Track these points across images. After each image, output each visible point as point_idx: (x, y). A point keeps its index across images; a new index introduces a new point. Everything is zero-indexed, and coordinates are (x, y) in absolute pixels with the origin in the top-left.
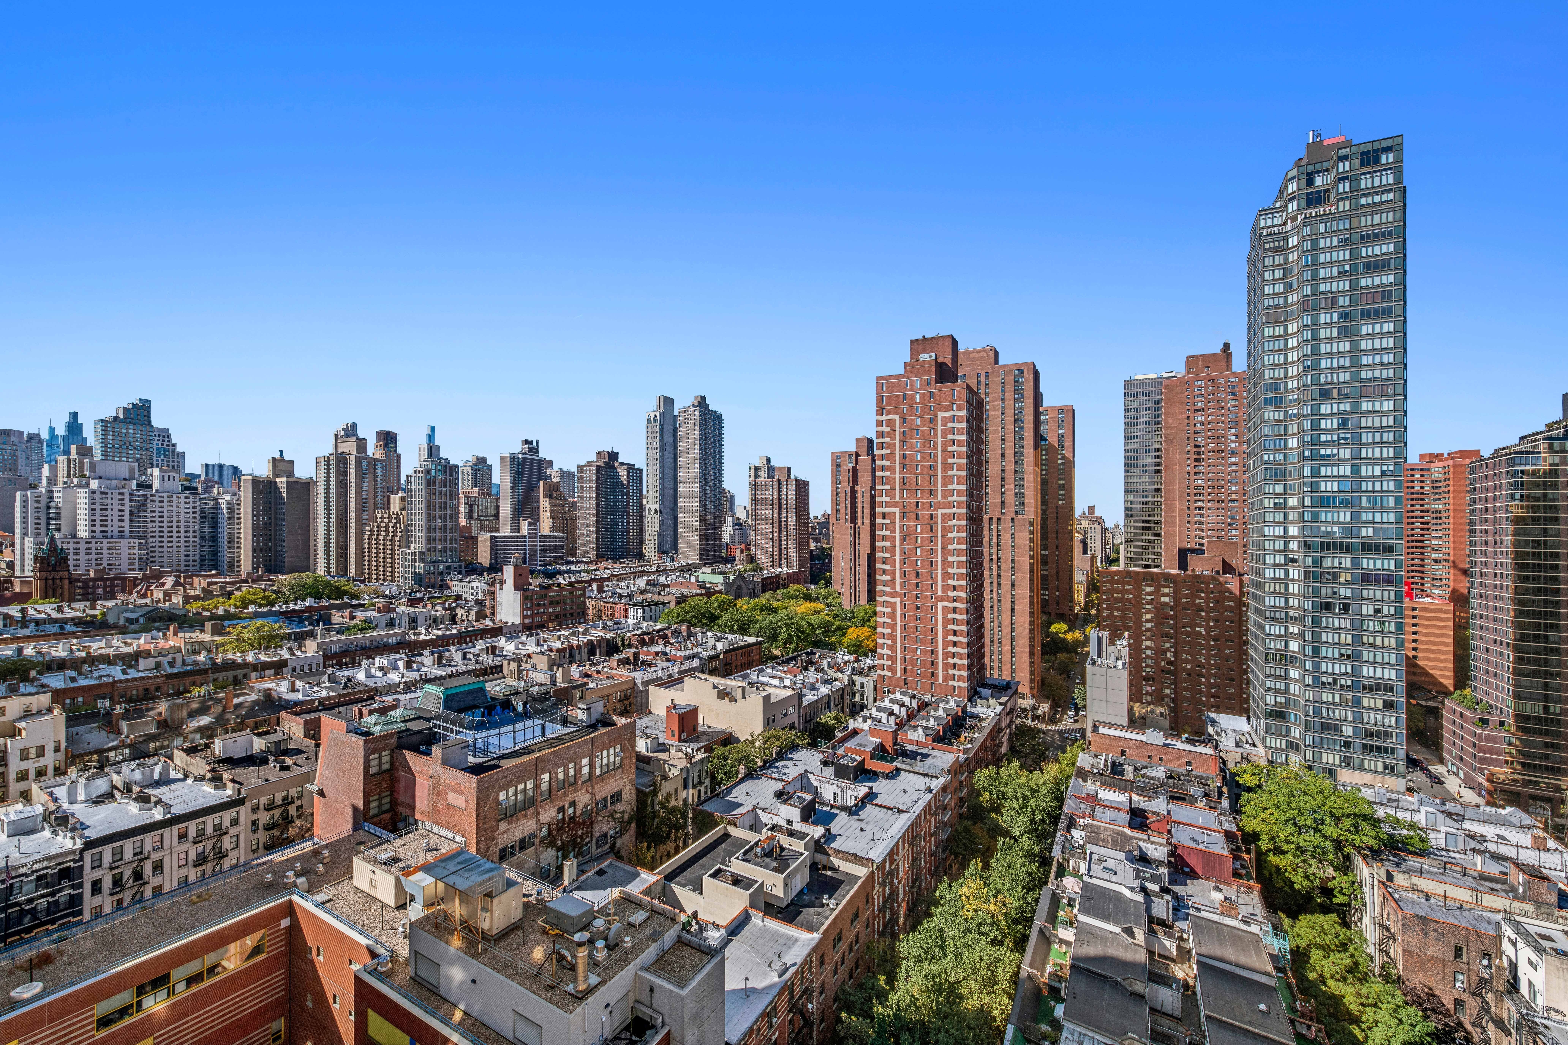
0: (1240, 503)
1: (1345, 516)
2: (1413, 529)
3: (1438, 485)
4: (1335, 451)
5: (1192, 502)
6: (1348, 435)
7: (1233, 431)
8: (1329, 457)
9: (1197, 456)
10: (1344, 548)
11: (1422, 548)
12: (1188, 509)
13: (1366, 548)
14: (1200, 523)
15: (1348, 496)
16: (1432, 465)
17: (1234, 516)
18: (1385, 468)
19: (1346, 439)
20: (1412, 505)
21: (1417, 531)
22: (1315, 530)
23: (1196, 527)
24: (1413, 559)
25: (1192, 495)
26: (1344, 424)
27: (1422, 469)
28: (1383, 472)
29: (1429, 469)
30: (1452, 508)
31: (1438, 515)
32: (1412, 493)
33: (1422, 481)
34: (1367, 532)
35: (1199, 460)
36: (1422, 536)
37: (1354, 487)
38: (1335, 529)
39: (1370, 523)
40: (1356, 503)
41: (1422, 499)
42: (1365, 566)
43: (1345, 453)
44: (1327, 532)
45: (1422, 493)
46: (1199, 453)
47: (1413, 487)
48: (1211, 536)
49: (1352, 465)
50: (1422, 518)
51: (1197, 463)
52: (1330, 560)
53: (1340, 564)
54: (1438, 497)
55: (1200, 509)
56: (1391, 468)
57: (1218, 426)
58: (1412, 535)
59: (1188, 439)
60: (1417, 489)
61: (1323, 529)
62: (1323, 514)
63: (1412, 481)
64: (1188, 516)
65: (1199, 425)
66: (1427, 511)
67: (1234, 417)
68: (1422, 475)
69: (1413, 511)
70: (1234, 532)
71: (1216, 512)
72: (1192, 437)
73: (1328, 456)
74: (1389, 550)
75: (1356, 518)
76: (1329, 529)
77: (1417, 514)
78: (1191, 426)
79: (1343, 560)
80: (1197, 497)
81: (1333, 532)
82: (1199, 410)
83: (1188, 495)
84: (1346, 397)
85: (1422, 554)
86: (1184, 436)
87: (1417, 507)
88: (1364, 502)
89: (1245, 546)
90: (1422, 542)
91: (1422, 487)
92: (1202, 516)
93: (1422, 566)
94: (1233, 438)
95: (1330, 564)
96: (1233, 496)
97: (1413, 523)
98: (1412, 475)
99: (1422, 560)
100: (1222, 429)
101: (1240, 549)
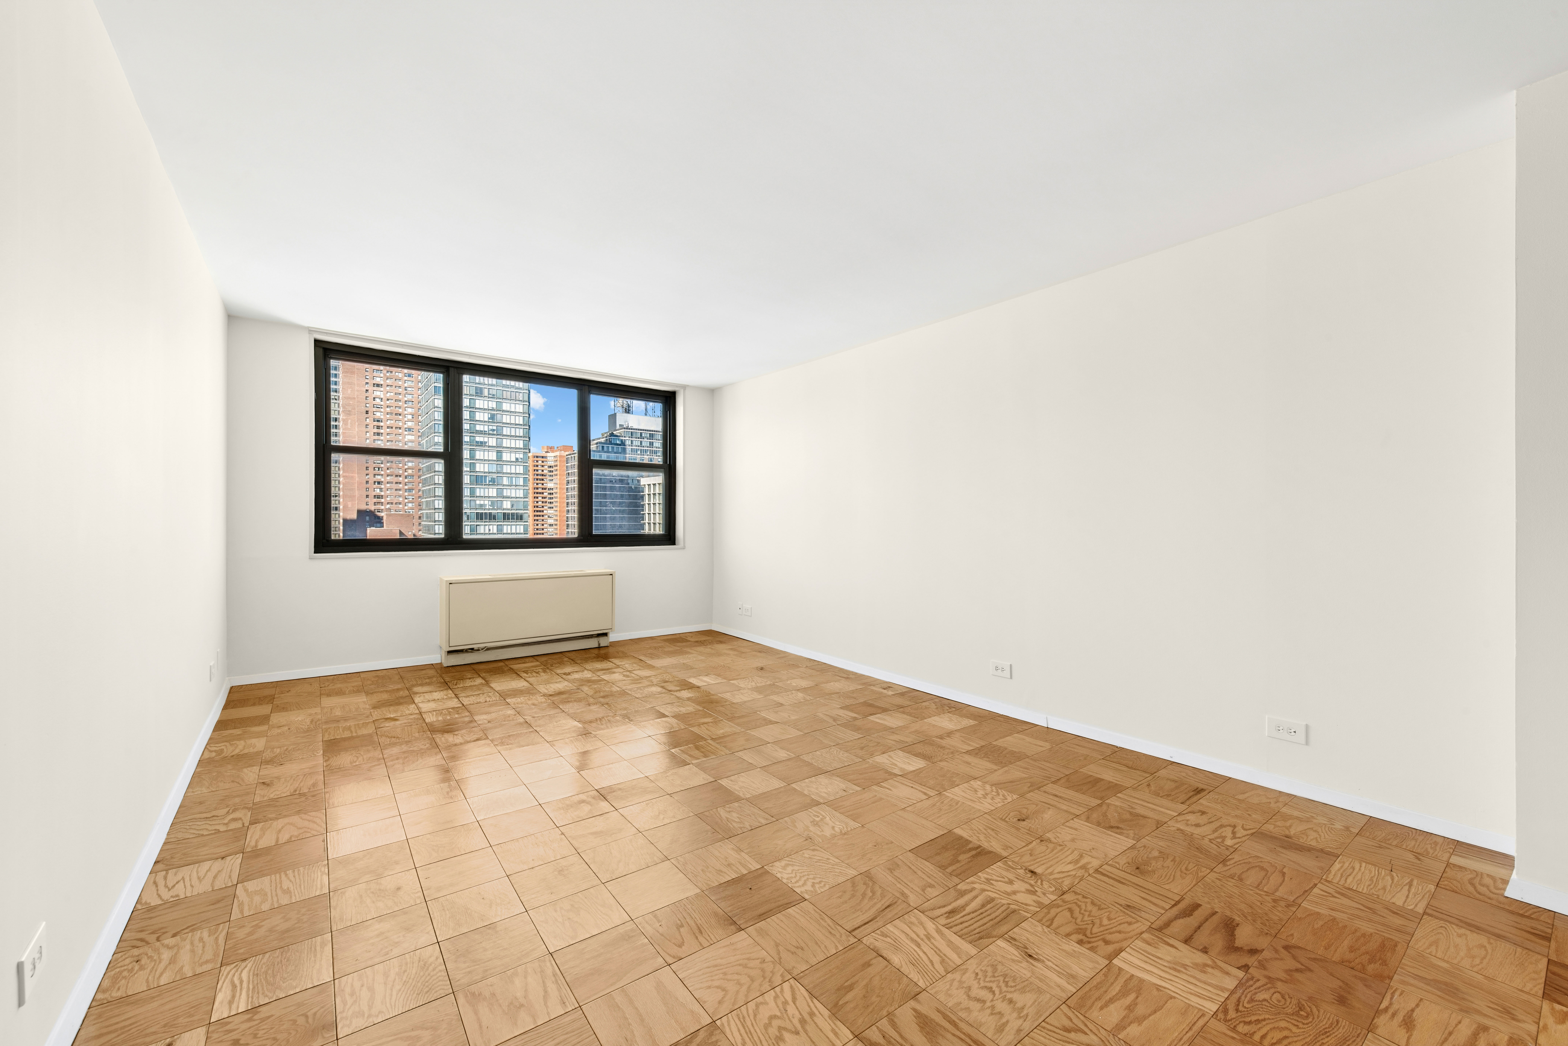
0: (416, 477)
1: (493, 492)
2: (537, 502)
3: (551, 469)
4: (486, 440)
5: (371, 476)
6: (495, 428)
7: (410, 410)
8: (482, 444)
9: (376, 430)
10: (492, 517)
11: (543, 516)
12: (367, 482)
13: (506, 517)
14: (379, 497)
15: (495, 476)
16: (548, 454)
17: (410, 490)
18: (518, 456)
19: (493, 430)
20: (537, 484)
21: (540, 503)
22: (472, 503)
23: (376, 500)
24: (537, 525)
25: (371, 469)
26: (492, 417)
27: (543, 457)
28: (517, 459)
29: (546, 457)
30: (558, 486)
31: (551, 491)
32: (537, 475)
33: (543, 466)
34: (507, 505)
35: (378, 434)
36: (543, 507)
37: (499, 469)
38: (486, 502)
39: (508, 497)
40: (500, 482)
41: (543, 480)
42: (505, 531)
43: (492, 441)
44: (481, 505)
45: (543, 475)
46: (378, 427)
47: (537, 470)
48: (390, 509)
49: (498, 452)
50: (543, 493)
51: (376, 437)
52: (482, 527)
53: (489, 530)
54: (551, 478)
55: (379, 483)
56: (521, 456)
57: (396, 404)
58: (537, 507)
59: (367, 412)
60: (540, 472)
61: (478, 502)
62: (478, 490)
63: (537, 466)
64: (367, 489)
65: (378, 400)
66: (545, 489)
67: (410, 397)
68: (543, 462)
69: (537, 489)
70: (410, 505)
71: (395, 486)
72: (371, 410)
73: (481, 442)
74: (520, 518)
75: (500, 494)
76: (482, 502)
77: (540, 490)
78: (370, 399)
79: (491, 527)
80: (377, 471)
81: (485, 505)
82: (378, 385)
83: (367, 468)
84: (493, 397)
85: (543, 520)
86: (364, 409)
87: (540, 485)
88: (505, 481)
89: (420, 518)
90: (543, 511)
91: (543, 471)
92: (381, 489)
93: (543, 529)
94: (410, 417)
95: (482, 531)
96: (410, 471)
97: (537, 498)
98: (537, 461)
99: (543, 525)
100: (400, 407)
101: (416, 521)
----
## [Required action]
Format all of the data above as a Markdown table with the columns "Row" and "Entry," numbering each line and putting its text beside the number. Skip blank lines, and leave the pictures out of the table.

## [Solved exercise]
| Row | Entry |
|---|---|
| 1 | Track these points across images. After each image, output each visible point as point_idx: (x, y). A point keeps its index across images; a new index introduces a new point. Everything is zero-indexed, and coordinates are (x, y) in absolute pixels with the origin in the top-left. |
| 2 | 0: (1240, 503) |
| 3 | 1: (1345, 516) |
| 4 | 2: (1413, 529) |
| 5 | 3: (1438, 485) |
| 6 | 4: (1335, 451) |
| 7 | 5: (1192, 502) |
| 8 | 6: (1348, 435) |
| 9 | 7: (1233, 431) |
| 10 | 8: (1329, 457) |
| 11 | 9: (1197, 456) |
| 12 | 10: (1344, 548) |
| 13 | 11: (1422, 548) |
| 14 | 12: (1188, 509) |
| 15 | 13: (1366, 548) |
| 16 | 14: (1200, 523) |
| 17 | 15: (1348, 496) |
| 18 | 16: (1432, 465) |
| 19 | 17: (1234, 516) |
| 20 | 18: (1385, 468) |
| 21 | 19: (1346, 439) |
| 22 | 20: (1412, 505) |
| 23 | 21: (1417, 531) |
| 24 | 22: (1315, 530) |
| 25 | 23: (1196, 527) |
| 26 | 24: (1413, 559) |
| 27 | 25: (1192, 495) |
| 28 | 26: (1344, 424) |
| 29 | 27: (1422, 469) |
| 30 | 28: (1383, 472) |
| 31 | 29: (1429, 469) |
| 32 | 30: (1452, 508) |
| 33 | 31: (1438, 515) |
| 34 | 32: (1412, 493) |
| 35 | 33: (1422, 481) |
| 36 | 34: (1367, 532) |
| 37 | 35: (1199, 460) |
| 38 | 36: (1422, 536) |
| 39 | 37: (1354, 487) |
| 40 | 38: (1335, 529) |
| 41 | 39: (1370, 523) |
| 42 | 40: (1356, 503) |
| 43 | 41: (1422, 499) |
| 44 | 42: (1365, 566) |
| 45 | 43: (1345, 453) |
| 46 | 44: (1327, 532) |
| 47 | 45: (1422, 493) |
| 48 | 46: (1199, 453) |
| 49 | 47: (1413, 487) |
| 50 | 48: (1211, 536) |
| 51 | 49: (1352, 465) |
| 52 | 50: (1422, 518) |
| 53 | 51: (1197, 463) |
| 54 | 52: (1330, 560) |
| 55 | 53: (1340, 564) |
| 56 | 54: (1438, 497) |
| 57 | 55: (1200, 509) |
| 58 | 56: (1391, 468) |
| 59 | 57: (1218, 426) |
| 60 | 58: (1412, 535) |
| 61 | 59: (1188, 439) |
| 62 | 60: (1417, 489) |
| 63 | 61: (1323, 529) |
| 64 | 62: (1323, 514) |
| 65 | 63: (1412, 481) |
| 66 | 64: (1188, 516) |
| 67 | 65: (1199, 425) |
| 68 | 66: (1427, 511) |
| 69 | 67: (1234, 417) |
| 70 | 68: (1422, 475) |
| 71 | 69: (1413, 511) |
| 72 | 70: (1234, 532) |
| 73 | 71: (1216, 512) |
| 74 | 72: (1192, 437) |
| 75 | 73: (1328, 456) |
| 76 | 74: (1389, 550) |
| 77 | 75: (1356, 518) |
| 78 | 76: (1329, 529) |
| 79 | 77: (1417, 514) |
| 80 | 78: (1191, 426) |
| 81 | 79: (1343, 560) |
| 82 | 80: (1197, 497) |
| 83 | 81: (1333, 532) |
| 84 | 82: (1199, 410) |
| 85 | 83: (1188, 495) |
| 86 | 84: (1346, 397) |
| 87 | 85: (1422, 554) |
| 88 | 86: (1184, 436) |
| 89 | 87: (1417, 507) |
| 90 | 88: (1364, 502) |
| 91 | 89: (1245, 546) |
| 92 | 90: (1422, 542) |
| 93 | 91: (1422, 487) |
| 94 | 92: (1202, 516) |
| 95 | 93: (1422, 566) |
| 96 | 94: (1233, 438) |
| 97 | 95: (1330, 564) |
| 98 | 96: (1233, 496) |
| 99 | 97: (1413, 523) |
| 100 | 98: (1412, 475) |
| 101 | 99: (1422, 560) |
| 102 | 100: (1222, 429) |
| 103 | 101: (1240, 549) |
| 104 | 0: (416, 477) |
| 105 | 1: (493, 492) |
| 106 | 2: (537, 502) |
| 107 | 3: (551, 469) |
| 108 | 4: (486, 440) |
| 109 | 5: (371, 476) |
| 110 | 6: (495, 428) |
| 111 | 7: (410, 410) |
| 112 | 8: (482, 444) |
| 113 | 9: (376, 430) |
| 114 | 10: (492, 517) |
| 115 | 11: (543, 516) |
| 116 | 12: (367, 482) |
| 117 | 13: (506, 517) |
| 118 | 14: (379, 497) |
| 119 | 15: (495, 476) |
| 120 | 16: (548, 454) |
| 121 | 17: (410, 490) |
| 122 | 18: (518, 456) |
| 123 | 19: (493, 430) |
| 124 | 20: (537, 484) |
| 125 | 21: (540, 503) |
| 126 | 22: (472, 503) |
| 127 | 23: (376, 500) |
| 128 | 24: (537, 525) |
| 129 | 25: (371, 469) |
| 130 | 26: (492, 417) |
| 131 | 27: (543, 457) |
| 132 | 28: (517, 459) |
| 133 | 29: (546, 457) |
| 134 | 30: (558, 486) |
| 135 | 31: (551, 491) |
| 136 | 32: (537, 475) |
| 137 | 33: (543, 466) |
| 138 | 34: (507, 505) |
| 139 | 35: (378, 434) |
| 140 | 36: (543, 507) |
| 141 | 37: (499, 469) |
| 142 | 38: (486, 502) |
| 143 | 39: (508, 497) |
| 144 | 40: (500, 482) |
| 145 | 41: (543, 480) |
| 146 | 42: (505, 531) |
| 147 | 43: (492, 441) |
| 148 | 44: (481, 505) |
| 149 | 45: (543, 475) |
| 150 | 46: (378, 427) |
| 151 | 47: (537, 470) |
| 152 | 48: (390, 509) |
| 153 | 49: (498, 452) |
| 154 | 50: (543, 493) |
| 155 | 51: (376, 437) |
| 156 | 52: (482, 527) |
| 157 | 53: (489, 530) |
| 158 | 54: (551, 478) |
| 159 | 55: (379, 483) |
| 160 | 56: (521, 456) |
| 161 | 57: (396, 404) |
| 162 | 58: (537, 507) |
| 163 | 59: (367, 412) |
| 164 | 60: (540, 472) |
| 165 | 61: (478, 502) |
| 166 | 62: (478, 490) |
| 167 | 63: (537, 466) |
| 168 | 64: (367, 489) |
| 169 | 65: (378, 400) |
| 170 | 66: (545, 489) |
| 171 | 67: (410, 397) |
| 172 | 68: (543, 462) |
| 173 | 69: (537, 489) |
| 174 | 70: (410, 505) |
| 175 | 71: (395, 486) |
| 176 | 72: (371, 410) |
| 177 | 73: (481, 442) |
| 178 | 74: (520, 518) |
| 179 | 75: (500, 494) |
| 180 | 76: (482, 502) |
| 181 | 77: (540, 490) |
| 182 | 78: (370, 399) |
| 183 | 79: (491, 527) |
| 184 | 80: (377, 471) |
| 185 | 81: (485, 505) |
| 186 | 82: (378, 385) |
| 187 | 83: (367, 468) |
| 188 | 84: (493, 397) |
| 189 | 85: (543, 520) |
| 190 | 86: (364, 409) |
| 191 | 87: (540, 485) |
| 192 | 88: (505, 481) |
| 193 | 89: (420, 518) |
| 194 | 90: (543, 511) |
| 195 | 91: (543, 471) |
| 196 | 92: (381, 489) |
| 197 | 93: (543, 529) |
| 198 | 94: (410, 417) |
| 199 | 95: (482, 531) |
| 200 | 96: (410, 471) |
| 201 | 97: (537, 498) |
| 202 | 98: (537, 461) |
| 203 | 99: (543, 525) |
| 204 | 100: (400, 407) |
| 205 | 101: (416, 521) |